Lorsqu' "a travail égal, salaire égal" ne se limite pas à "a fonction égale, salaire égal"

Publié par Sébastien CHARRIÈRE le 11/08/2010 | Lu 7086 fois | 0 réaction

Quel que soit le sexe des personnes concernées, on sait aujourd'hui que deux salariés qui exercent la même fonction au sein d'une même structure et qui sont dans une situation équivalente d'ancienneté, de responsabilité et de niveau de diplôme en rapport avec les tâches demandées doivent nécessairement avoir la même rémunération. La différenciation entre ces personnes peuvent se justifier uniquement par les éléments objectifs précités dont il est prouvé par l'employeur la pertinence (à ce sujet, voir "A diplôme différent, salaire différent pour le même poste" sur le site juritravail.com). La chambre sociale de la Cour de cassation vient, dans une décision rendue le 6 juillet dernier, d'aller encore un peu plus loin dans la compréhension de l'adage "A travail égal, salaire égal" en rappelant une disposition du Code du travail sur l'égalité de rémunération entre les hommes et les femmes.
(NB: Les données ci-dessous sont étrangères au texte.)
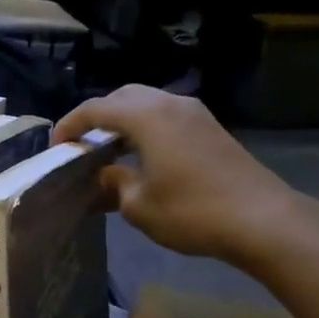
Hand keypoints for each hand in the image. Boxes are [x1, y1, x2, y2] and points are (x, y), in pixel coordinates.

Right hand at [52, 86, 305, 263]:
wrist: (262, 220)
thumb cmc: (192, 211)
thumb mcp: (138, 205)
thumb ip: (114, 183)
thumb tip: (106, 174)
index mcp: (147, 116)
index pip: (96, 109)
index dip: (70, 125)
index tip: (56, 147)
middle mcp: (171, 104)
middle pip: (123, 97)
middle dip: (98, 117)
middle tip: (82, 145)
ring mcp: (196, 114)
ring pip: (148, 104)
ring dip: (124, 122)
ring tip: (108, 152)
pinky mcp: (211, 129)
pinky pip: (167, 117)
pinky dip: (146, 129)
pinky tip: (141, 157)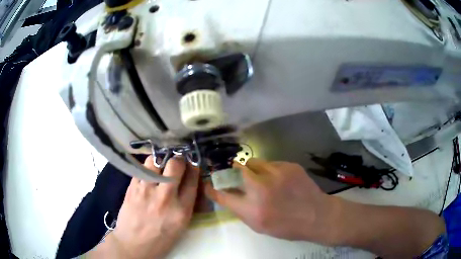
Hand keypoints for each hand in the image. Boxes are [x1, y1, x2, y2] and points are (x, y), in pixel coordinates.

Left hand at [90, 155, 198, 258]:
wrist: (133, 244)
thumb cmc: (161, 239)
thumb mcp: (181, 226)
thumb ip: (187, 203)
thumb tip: (190, 184)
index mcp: (181, 210)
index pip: (192, 180)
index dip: (194, 168)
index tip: (192, 164)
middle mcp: (165, 197)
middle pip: (175, 165)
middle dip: (179, 159)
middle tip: (177, 162)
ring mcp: (146, 190)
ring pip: (155, 161)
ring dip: (160, 160)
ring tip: (160, 165)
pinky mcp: (132, 187)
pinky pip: (141, 169)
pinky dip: (147, 168)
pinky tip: (148, 173)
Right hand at [205, 159, 336, 241]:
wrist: (316, 215)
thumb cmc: (287, 226)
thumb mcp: (259, 226)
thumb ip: (242, 210)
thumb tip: (230, 195)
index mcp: (252, 209)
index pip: (222, 195)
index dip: (212, 189)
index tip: (208, 184)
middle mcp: (261, 189)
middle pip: (237, 169)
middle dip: (235, 172)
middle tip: (241, 176)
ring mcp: (276, 174)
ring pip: (253, 162)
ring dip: (253, 170)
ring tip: (264, 178)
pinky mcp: (289, 165)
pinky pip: (271, 163)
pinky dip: (271, 170)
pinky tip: (281, 180)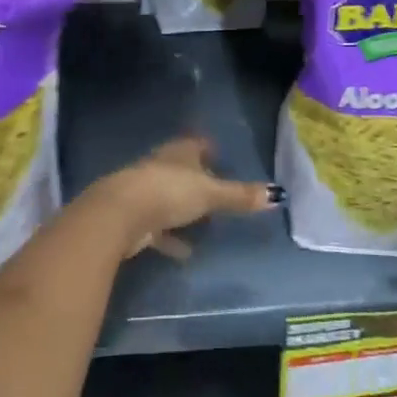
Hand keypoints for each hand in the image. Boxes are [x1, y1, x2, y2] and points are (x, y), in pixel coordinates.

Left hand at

L'affaire qui nous intéresse a été portée par une salariée et repris par les juges au visa de l'égalité de rémunération entre les femmes et les hommes. Toutefois, je ne m'attarderais pas et ne reviendrais pas sur ce sacro-saint principe maintes fois repris non par dédain de la gente féminine (loin de moi cette idée !) mais simplement pour me concentrer uniquement sur le principe juridique plus général "A travail égal, salaire égal" et la précision qu'apporte cet arrêt indépendamment du sexe des parties concernées (la même solution aurait été rendue si l'affaire avait été portée par un homme... même si, on pourrait peut-être douter de l'existence de cette affaire si la demanderesse était un demandeur...).

En l'espèce, donc, une salariée qui avait le statut d'agent de maitrise avec un poste à responsabilité (responsable des affaires juridiques, des services généraux et de la gestion du personnel) bénéficie d'une promotion, suite à un transfert de contrat, comme responsable des ressources humaines, du juridique et des services généraux avec un statut de cadre. Un an plus tard, la salariée fait l'objet d'un licenciement et décide de porter l'affaire en justice afin de réclamer, entre autres, le rappel de salaire pour discrimination en raison de son sexe.

En l'occurence, la salariée reprochait de ne pas avoir une rémunération équivalente aux directeurs chargés de la mise en oeuvre de l'activité commerciale de l'entreprise qui, bien qu'exerçant des fonctions différentes, avaient une rémunération nettement supérieure à celle versée à la salariée. L'employeur, pour se défendre, a évoqué qu'il ne peut y avoir de discrimination salariale que pour autant qu'il est possible de comparer la situation du salarié qui en invoque l'existence avec la rémunération d'autres salariés placés dans une situation identique ou encore effectuant un travail de valeur égale. En outre, il reproche aux juges de s'être substitué à l'employeur dans l'organisation de son service en se livrant à une comparaison de l'importance des différents services.

La Cour de cassation (qui statuait une deuxième fois après renvoi), a rejeté ses arguments en invoquant, d'une part, que l'employeur est tenu d'assurer pour un même travail ou un travail de valeur égale, l'égalité de rémunération entre les femmes et les hommes et, d'autre part, l'article L. 3221-4 du Code du travail qui précise que sont considérés comme ayant une valeur égale les travaux qui exigent des salariés un ensemble comparable de connaissances professionnelles consacrées par un titre, un diplôme ou une pratique professionnelle, de capacités découlant de l'expérience acquise, de responsabilités et de charge physique ou nerveuse.

Cet arrêt est ainsi l'occasion de rappeler que le Code du travail ne limite pas l'adage "A travail égal, salaire égal" à l'exercice d'une même fonction. En effet, celui-ci évoque la notion de travail à valeur égale et renvoi à une appréciation finalement subjective basée sur un ensemble d'éléments qui relèvent de l'appréciation des juges du fond ceux-ci n'étant pas liés par l'appréciation générale de l'employeur sur l'organisation de ses services. Toutefois, en l'espèce, la salariée faisait partie des personnes les plus diplômées de la structure (bac +5 qui la place du 2nd rang) et les plus anciennes, tout en faisant partie, au même titre que les autres responsables, du comité de direction, et en exerçant une fonction exigeant des capacités comparables et représentant une charge nerveuse du même ordre.